Now that the school year is under way, teachers have no doubt already been talking about the Common Core Learning Standards in ELA. What are they? How are they different? How are we supposed to implement them? And what about these “six shifts” I keep hearing about?
Full implementation is overwhelming, especially when we are not just juggling CCLS, but new APPR and SLO’s as well. The good news is, all of these new initiatives actually do work together. It may be difficult to see now, but they really all do focus on one thing: raising the rigor of our instruction to better prepare our students for life after high school.
With the new standards has come these “six shifts” that the authors of the CCLS often refer to. These six shifts are true shifts in ideology and practice. They are large in scale, and really do require us to be reflective practitioners in order to make such a shift. There really is no “I already do this.” If that were true, as David Coleman, one of the co-authors of the CCLS, states, “that better be wrong, because if we don’t have a shift, we are not going to change a wall that’s been standing for 40 years.”
The six shifts are:
- Increase the amount of informational text used in ELA
- Make literacy a priority in the content areas
- Be use you are using more grade-level complex text
- Increase the amount and rigor of your questions by using text-dependent questions
- Require more evidence-based writing, in all three text types
- Pay more instructional attention to academic vocabulary
Sound like a lot? Well, the best place to jump right in is to look at text complexity. The shift requires us to use more complex text, which is grade-level text that should be used to do close readings, analysis, and encourage deep discussion. Why? Here are just a few reasons:
- the complexity of texts used in both college and the work place has increased over the past 50 years
- the complexity of texts used in high school has remained the same or decreased over the past 50 years
- the difference between a high school and college/work place text is the same as a jump from a fourth to an eighth grade reading level
- the number of students in remedial ELA classes in both 2- and 4-year institutions falls between 40-50%
Clearly we need to be sure that every student is at least exposed to text that is complex in order to be better prepared for life after high school.

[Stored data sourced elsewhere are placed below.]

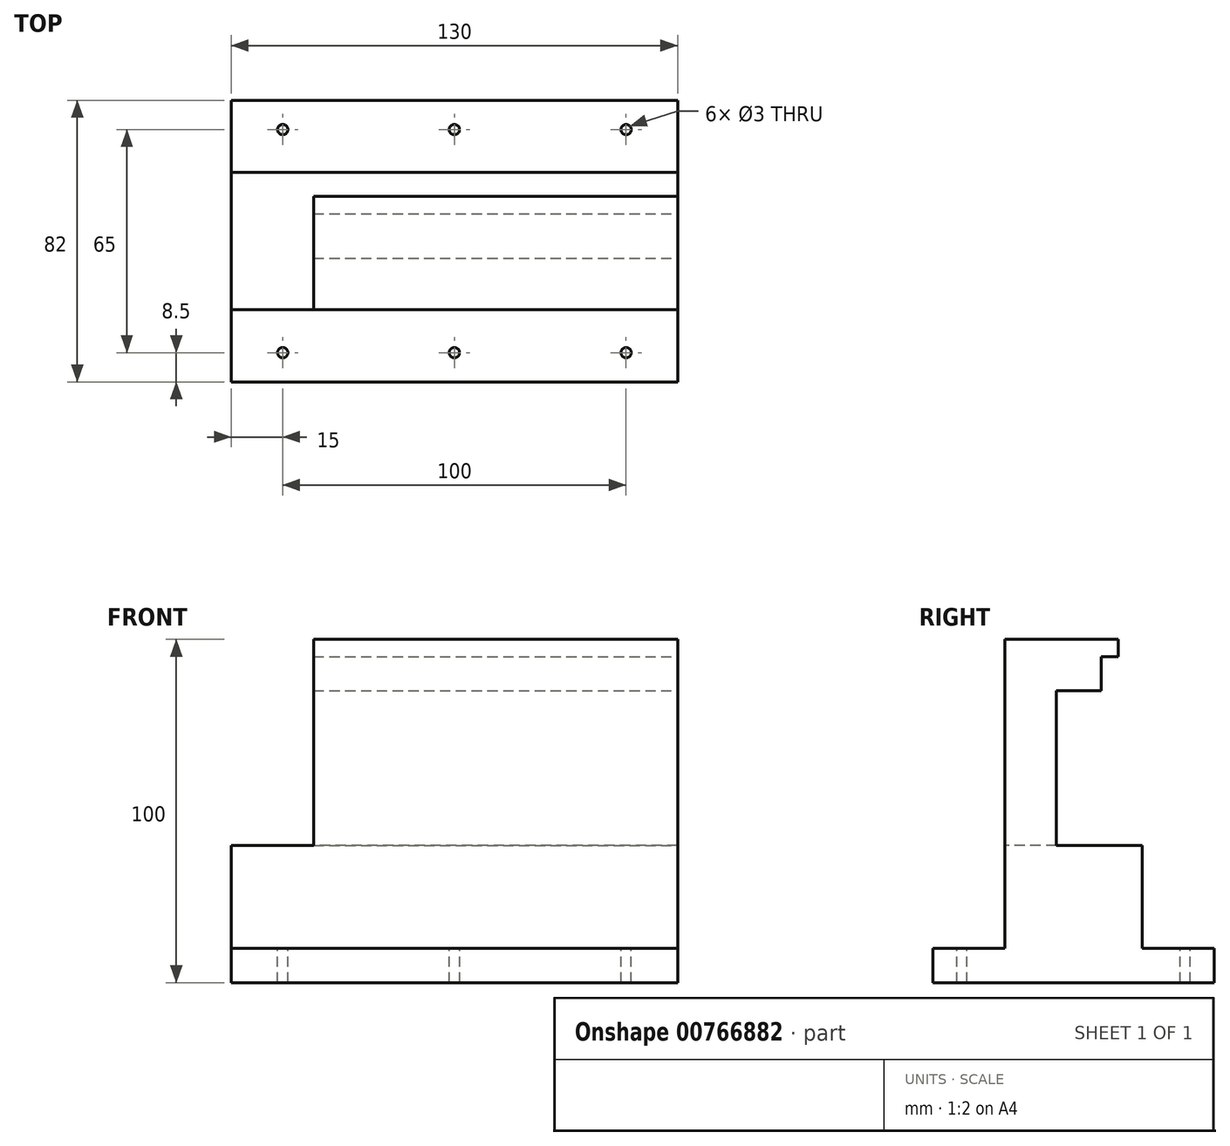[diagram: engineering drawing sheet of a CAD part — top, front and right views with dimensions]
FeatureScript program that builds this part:
annotation { "Feature Type Name" : "Feature", "Feature Type Description" : "" }
export const myFeature = defineFeature(function(context is Context, id is Id, definition is map)
    precondition{}
    {
        {
            var Q0;
            Q0=qCreatedBy(makeId("Right.planeOp"),FACE);
            var sketch = newSketch(context, id + "F0", { "sketchPlane" : qUnion([Q0])});
            skLineSegment(sketch, "E0", {"start": v(0, 0) * mm, "end": v(82, 0) * mm});
            skLineSegment(sketch, "E1", {"start": v(82, 0) * mm, "end": v(82, 10) * mm});
            skLineSegment(sketch, "E2", {"start": v(82, 10) * mm, "end": v(61, 10) * mm});
            skLineSegment(sketch, "E3", {"start": v(61, 10) * mm, "end": v(61, 40) * mm});
            skLineSegment(sketch, "E4", {"start": v(61, 40) * mm, "end": v(21, 40) * mm});
            skLineSegment(sketch, "E5", {"start": v(21, 40) * mm, "end": v(21, 10) * mm});
            skLineSegment(sketch, "E6", {"start": v(21, 10) * mm, "end": v(0, 10) * mm});
            skLineSegment(sketch, "E7", {"start": v(0, 0) * mm, "end": v(0, 10) * mm});
            skSolve(sketch);
        }
        {
            var Q0;
            Q0=makeQuery(id+"F0.imprint","IMPRINT",FACE,{"disambiguationData":[TD([[makeQuery(id+"F0.imprint","IMPRINT",EDGE,{"derivedFrom":sQuery(id+"F0.wireOp",EDGE,"E0")}),1.0]])]});
            extrude(context, id + "F1", {"entities" : qUnion([Q0]), "depth" : 65 * mm, "offsetDistance" : 25 * mm, "hasSecondDirection" : true, "secondDirectionOppositeDirection" : true, "secondDirectionDepth" : 65 * mm});
        }
        {
            var Q0;
            Q0=makeQuery(id+"F1.opExtrude","CAP_FACE",FACE,{"disambiguationData":[OSD([sQuery(id+"F0.wireOp",EDGE,"E0"),sQuery(id+"F0.wireOp",EDGE,"E1"),sQuery(id+"F0.wireOp",EDGE,"E2"),sQuery(id+"F0.wireOp",EDGE,"E3"),sQuery(id+"F0.wireOp",EDGE,"E4"),sQuery(id+"F0.wireOp",EDGE,"E5"),sQuery(id+"F0.wireOp",EDGE,"E6"),sQuery(id+"F0.wireOp",EDGE,"E7")])],"isStart":false});
            var sketch = newSketch(context, id + "F2", { "sketchPlane" : qUnion([Q0])});
            skLineSegment(sketch, "E8", {"start": v(21, 40) * mm, "end": v(21, 100) * mm});
            skLineSegment(sketch, "E9", {"start": v(21, 100) * mm, "end": v(54, 100) * mm});
            skLineSegment(sketch, "E10", {"start": v(54, 100) * mm, "end": v(54, 95) * mm});
            skLineSegment(sketch, "E11", {"start": v(54, 95) * mm, "end": v(49, 95) * mm});
            skLineSegment(sketch, "E12", {"start": v(49, 95) * mm, "end": v(49, 85) * mm});
            skLineSegment(sketch, "E13", {"start": v(49, 85) * mm, "end": v(36, 85) * mm});
            skLineSegment(sketch, "E14", {"start": v(36, 85) * mm, "end": v(36, 40) * mm});
            skLineSegment(sketch, "E15", {"start": v(36, 40) * mm, "end": v(21, 40) * mm});
            skSolve(sketch);
        }
        {
            var Q0;
            Q0=makeQuery(id+"F2.imprint","IMPRINT",FACE,{"disambiguationData":[TD([[makeQuery(id+"F2.imprint","IMPRINT",EDGE,{"derivedFrom":sQuery(id+"F2.wireOp",EDGE,"E8")}),-1.0]])]});
            extrude(context, id + "F3", {"entities" : qUnion([Q0]), "operationType" : NewBodyOperationType.ADD, "oppositeDirection" : true, "depth" : 106 * mm, "offsetDistance" : 25 * mm});
        }
        {
            var Q0;
            Q0=makeQuery(id+"F1.opExtrude","SWEPT_FACE",FACE,{"disambiguationData":[OSD([sQuery(id+"F0.wireOp",EDGE,"E2")])]});
            var sketch = newSketch(context, id + "F4", { "sketchPlane" : qUnion([Q0])});
            skCircle(sketch, "E16", {"center": v(-50, 73.5) * mm, "radius": 1.5 * mm});
            skCircle(sketch, "E17", {"center": v(0, 73.5) * mm, "radius": 1.5 * mm});
            skCircle(sketch, "E18", {"center": v(50, 73.5) * mm, "radius": 1.5 * mm});
            skCircle(sketch, "E19", {"center": v(50, 8.5) * mm, "radius": 1.5 * mm});
            skCircle(sketch, "E20", {"center": v(0, 8.5) * mm, "radius": 1.5 * mm});
            skCircle(sketch, "E21", {"center": v(-50, 8.5) * mm, "radius": 1.5 * mm});
            skSolve(sketch);
        }
        {
            var Q0;
            Q0=makeQuery(id+"F4.imprint","IMPRINT",FACE,{"disambiguationData":[TD([[makeQuery(id+"F4.imprint","IMPRINT",EDGE,{"derivedFrom":sQuery(id+"F4.wireOp",EDGE,"E16")}),1.0]])]});
            var Q1;
            Q1=makeQuery(id+"F4.imprint","IMPRINT",FACE,{"disambiguationData":[TD([[makeQuery(id+"F4.imprint","IMPRINT",EDGE,{"derivedFrom":sQuery(id+"F4.wireOp",EDGE,"E17")}),1.0]])]});
            var Q2;
            Q2=makeQuery(id+"F4.imprint","IMPRINT",FACE,{"disambiguationData":[TD([[makeQuery(id+"F4.imprint","IMPRINT",EDGE,{"derivedFrom":sQuery(id+"F4.wireOp",EDGE,"E18")}),1.0]])]});
            var Q3;
            Q3=makeQuery(id+"F4.imprint","IMPRINT",FACE,{"disambiguationData":[TD([[makeQuery(id+"F4.imprint","IMPRINT",EDGE,{"derivedFrom":sQuery(id+"F4.wireOp",EDGE,"E19")}),1.0]])]});
            var Q4;
            Q4=makeQuery(id+"F4.imprint","IMPRINT",FACE,{"disambiguationData":[TD([[makeQuery(id+"F4.imprint","IMPRINT",EDGE,{"derivedFrom":sQuery(id+"F4.wireOp",EDGE,"E20")}),1.0]])]});
            var Q5;
            Q5=makeQuery(id+"F4.imprint","IMPRINT",FACE,{"disambiguationData":[TD([[makeQuery(id+"F4.imprint","IMPRINT",EDGE,{"derivedFrom":sQuery(id+"F4.wireOp",EDGE,"E21")}),1.0]])]});
            extrude(context, id + "F5", {"entities" : qUnion([Q0, Q1, Q2, Q3, Q4, Q5]), "operationType" : NewBodyOperationType.REMOVE, "oppositeDirection" : true, "depth" : 10 * mm, "offsetDistance" : 25 * mm});
        }
    });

Before we even think about instructional strategies to use when teaching with complex text, we first have to figure out exactly what makes a text complex. Appendix A of the CCLS describes the three-part model to determining complexity, which includes quantitative measures, qualitative measures, and reader and task considerations. There are many resources available, but Engageny.org has rubrics for both literature and informational text that are both user-friendly and of high quality (which are being promoted in this region). Also, Appendix B of the CCLS contains lists of texts that are considered complex at every grade level or band, in many genres. I have found that both Appendix B and the rubrics are very helpful jumping off points for teachers when analyzing the texts they already use for complexity.
Still unsure about what makes a text complex? Look at the video on Engageny.org regarding complex text to get a sense of why we need to shift and how it might look in the classroom. Read the description in Appendix A for a better sense of why we are even paying attention to the complexity of texts. Look over the lists of texts in Appendix B for some instructional ideas. Finally, consult your local BOCES for professional development around these six shifts.